• Vorliegender Textauszug:
* * * * * * *

Fairerweise muss man sagen, dass nicht alles perfekt ist. Was schon dreitausendmal geschrieben wurde, weil es nun mal stimmt, sei auch hier notiert: Elden Ring ist nicht für jede und jeden. Wer noch nie einen Titel von From Software gespielt hat, der wird sich schwertun, die Mechaniken, das Kampfsystem und das teils zum Haareraufen unübersichtliche Interface und die Menüführung zu durchschauen. Wer aber seine Erfahrungen und Schläge mit und von diversen Soulsborne-Titeln gemacht und bekommen hat, der findet in Elden Ring vielleicht das Beste aus allen Welten.

Keine Lust auf Frust

Und auch das muss dabei gesagt werden: Es ist bockschwer. Wer sich alleine durch die Welt schlagen will, wird fluchen, Schmerzen ertragen und Controller fachgerecht in den Polster werfen müssen. Ich bin versucht zu schreiben, dass es dabei nie unfair wird, was eine kleine Lüge wäre. Es gibt Stellen, an denen so viele Gegner auf einen eindreschen, dass ich es hie und da als unfair empfand. Jetzt dürfte der Hate der Jünger auf mich einprasseln, aber das ist meine Wahrnehmung. Viele Gegner auf einen Ort packen, um das Spiel schwer zu machen, ist keine Kunst. Genauso wenig, wie es eine Kunst ist, einem Boss unendlich Lebenspunkte zu geben. Das kann Elden Ring an vielen, vielen Stellen des Spiels besser. Indem es Gegner ausspuckt, die mit unglaublich variablen Move-Sets daherkommen oder die in kleineren Gruppen mit ausgeklügelten Taktiken angreifen. Es greift aber eben manchmal auf dieses alte und billige Stilmittel zurück.

* * * * * * *

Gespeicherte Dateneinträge
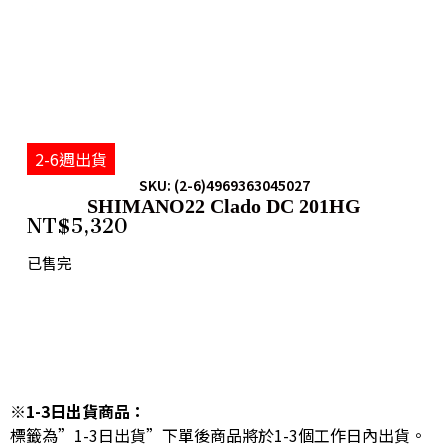
2-6週出貨
SKU: (2-6)4969363045027
SHIMANO22 Clado DC 201HG
NT$
5,320
已售完
※1-3日出貨商品：
標籤為”1-3日出貨”下單後商品將於1-3個工作日內出貨。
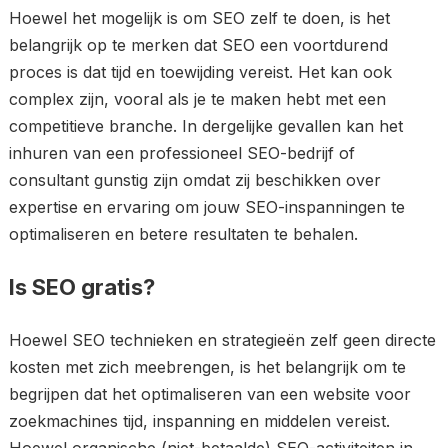
Hoewel het mogelijk is om SEO zelf te doen, is het
belangrijk op te merken dat SEO een voortdurend
proces is dat tijd en toewijding vereist. Het kan ook
complex zijn, vooral als je te maken hebt met een
competitieve branche. In dergelijke gevallen kan het
inhuren van een professioneel SEO-bedrijf of
consultant gunstig zijn omdat zij beschikken over
expertise en ervaring om jouw SEO-inspanningen te
optimaliseren en betere resultaten te behalen.
Is SEO gratis?
Hoewel SEO technieken en strategieën zelf geen directe
kosten met zich meebrengen, is het belangrijk om te
begrijpen dat het optimaliseren van een website voor
zoekmachines tijd, inspanning en middelen vereist.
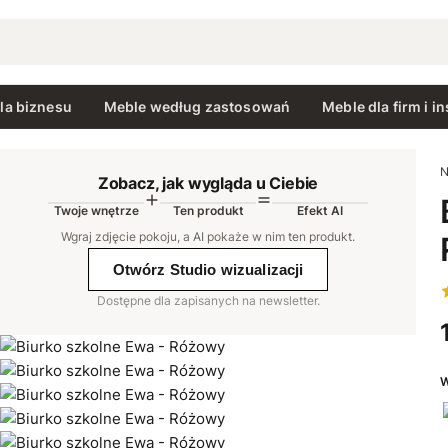
la biznesu
Meble według zastosowań
Meble dla firm i in
N
Zobacz, jak wygląda u Ciebie
Twoje wnętrze
Ten produkt
Efekt AI
AI
Wgraj zdjęcie pokoju, a AI pokaże w nim ten produkt
.
Otwórz Studio wizualizacji
Dostępne dla zapisanych na newsletter.
W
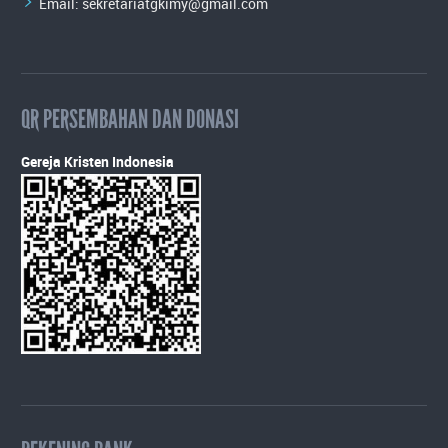
Email:
sekretariatgkimy@gmail.com
QR PERSEMBAHAN DAN DONASI
Gereja Kristen Indonesia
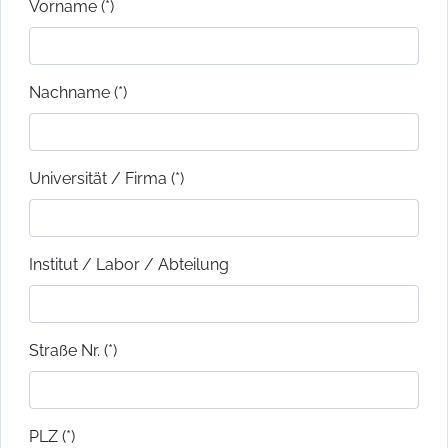
Vorname (*)
Nachname (*)
Universität / Firma (*)
Institut / Labor / Abteilung
Straße Nr. (*)
PLZ (*)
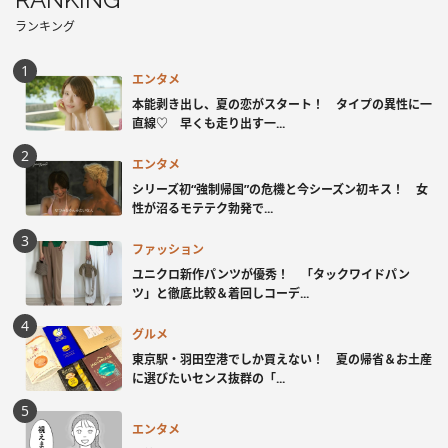
ランキング
エンタメ
本能剥き出し、夏の恋がスタート！ タイプの異性に一
直線♡ 早くも走り出す一...
エンタメ
シリーズ初“強制帰国”の危機と今シーズン初キス！ 女
性が沼るモテテク勃発で...
ファッション
ユニクロ新作パンツが優秀！ 「タックワイドパン
ツ」と徹底比較＆着回しコーデ...
グルメ
東京駅・羽田空港でしか買えない！ 夏の帰省＆お土産
に選びたいセンス抜群の「...
エンタメ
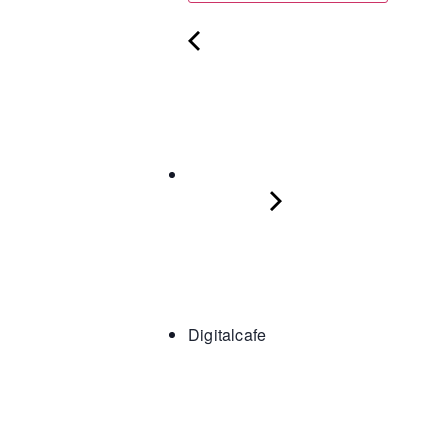
Digitalcafe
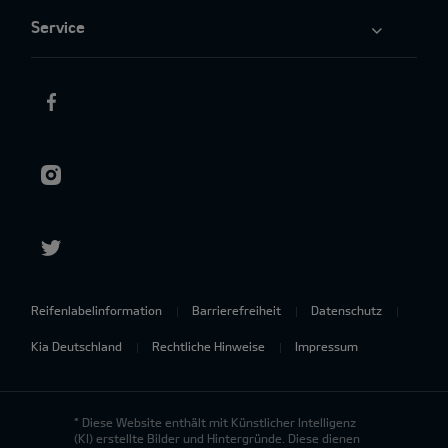
Service
Reifenlabelinformation
Barrierefreiheit
Datenschutz
Kia Deutschland
Rechtliche Hinweise
Impressum
* Diese Website enthält mit Künstlicher Intelligenz
(KI) erstellte Bilder und Hintergründe. Diese dienen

* * * * * * *

• Arbeitsauftrag A: Wer wird sich laut dem Textauszug zu Elden Ring schwertun, die Mechaniken, das Kampfsystem und die Menüführung zu durchschauen?
• Arbeitsauftrag B: Schreibe aus der Auflistung die Zeilen von der Zeile mit „Digitalcafe“ bis einschließlich der letzten Zeile der Auflistung genau ab, und lass die Bilder in deiner Antwort weg.

• Antwort A: Wer noch nie einen Titel von From Software gespielt hat.

• Antwort B:
Digitalcafe
Service
Reifenlabelinformation
Barrierefreiheit
Datenschutz
Kia Deutschland
Rechtliche Hinweise
Impressum
* Diese Website enthält mit Künstlicher Intelligenz
(KI) erstellte Bilder und Hintergründe. Diese dienen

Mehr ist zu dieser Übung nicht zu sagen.